Like others sniff coffee
or baking,
Again, a hint of amusement there. I love the "wafting" line. Perfect. I'm assuming the "d" is "do"? And I like the "mmmmm silk". It reminds me of how I always swoon over bakery smells LOL.
but with you of course
it must be different
you smell silk
where others smell roses, or rain
you smell silk,
I'm not entirely sure I like the order of these lines. To me, it would follow better if it read "Like others sniff coffee/or baking/you smell silk/Where others smell roses, or rain/you smell silk/With you, of course/it must be different/You smell silk/muslin etc."
muslin
the way her eyes light up when she smiles.
You smell
of softness
ice cubes
and rainbows.
I adore those last four lines. I've never thought of any of those things having a smell before, and it just seems beautiful. I'm not sure about the abrupt transition between what "you" smell and then what you smell OF...it seems a little choppy. Perhaps you could put more in there to smooth it out? And the line about "the way her eyes light up when she smiles" is pretty but it seems out of place. Perhaps elaborate a bit more on that so it seems to be in place.
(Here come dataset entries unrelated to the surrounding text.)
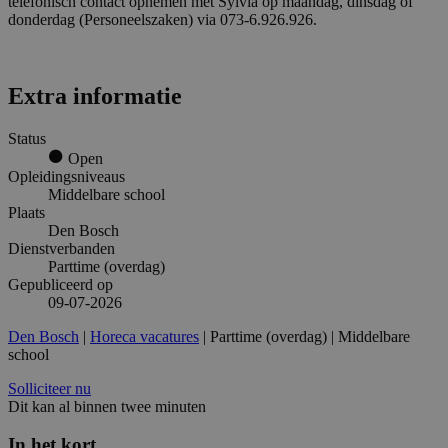
telefonisch contact opnemen met Sylvia op maandag, dinsdag of
donderdag (Personeelszaken) via 073-6.926.926.
Extra informatie
Status
Open
Opleidingsniveaus
Middelbare school
Plaats
Den Bosch
Dienstverbanden
Parttime (overdag)
Gepubliceerd op
09-07-2026
Den Bosch
|
Horeca vacatures
| Parttime (overdag) | Middelbare
school
Solliciteer nu
Dit kan al binnen twee minuten
In het kort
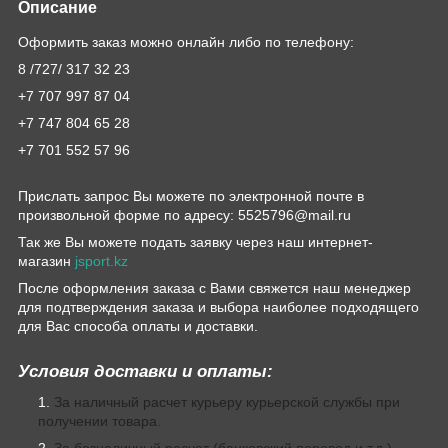
Описание
Оформить заказ можно онлайн либо по телефону:
8 /727/ 317 32 23
+7 707 997 87 04
+7 747 804 65 28
+7 701 552 57 96
Прислать запрос Вы можете по электронной почте в
произвольной форме по адресу: 5525796@mail.ru
Так же Вы можете подать заявку через наш интернет-
магазин
jsport.kz
После оформления заказа с Вами свяжется наш менеджер
для подтверждения заказа и выбора наиболее подходящего
для Вас способа оплаты и доставки.
Условия доставки и оплаты:
За наличный расчет курьеру курьерской службы при
получении товара.
За безналичный расчет (банковский перевод и т.д.)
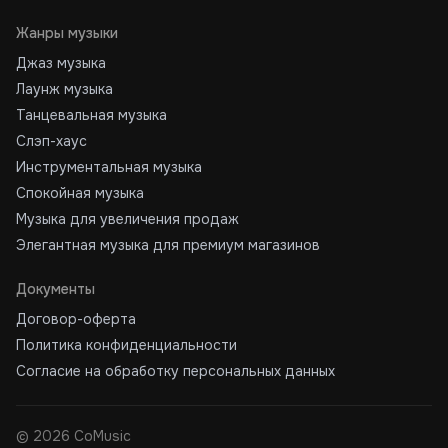
Жанры музыки
Джаз музыка
Лаунж музыка
Танцевальная музыка
Слэп-хаус
Инструментальная музыка
Спокойная музыка
Музыка для увеличения продаж
Элегантная музыка для премиум магазинов
Документы
Договор-оферта
Политика конфиденциальности
Согласие на обработку персональных данных
©
2026
CoMusic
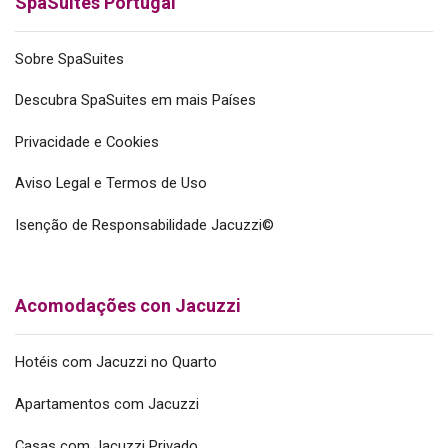
SpaSuites Portugal
Sobre SpaSuites
Descubra SpaSuites em mais Países
Privacidade e Cookies
Aviso Legal e Termos de Uso
Isenção de Responsabilidade Jacuzzi©
Acomodações con Jacuzzi
Hotéis com Jacuzzi no Quarto
Apartamentos com Jacuzzi
Casas com Jacuzzi Privado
Otherwise, I think its a great poem. Lots of gorgeous imagery, although I do find, like Nate, I'm not entirely sure what its about. "You smell/of softness/ice cubes/and rainbows." is priceless. Keep up the good work!
it does sound like an indecisive little weed...i dunna know. my opinion. *shrugs*
The 'd' in the eighth line needs to be changed to 'do.' Also, 'mmmm' sounds out place. It'd be better off as "Yum."
I'm not sure what to think about this poem since I'm confused as to what's going on. At first, I thought this supposed to be an angry poem about a jilted lover, and then you said "the way her eyes light up when she smiles. " which seemed to confirm what I was thinking. But then the last lines seem sympathetic and loving.
From my take on it, it sounds like a person who can't really make up their mind. They are being cheated by their lover, but they still love the person. Not sure if I'm right on that interpretation though.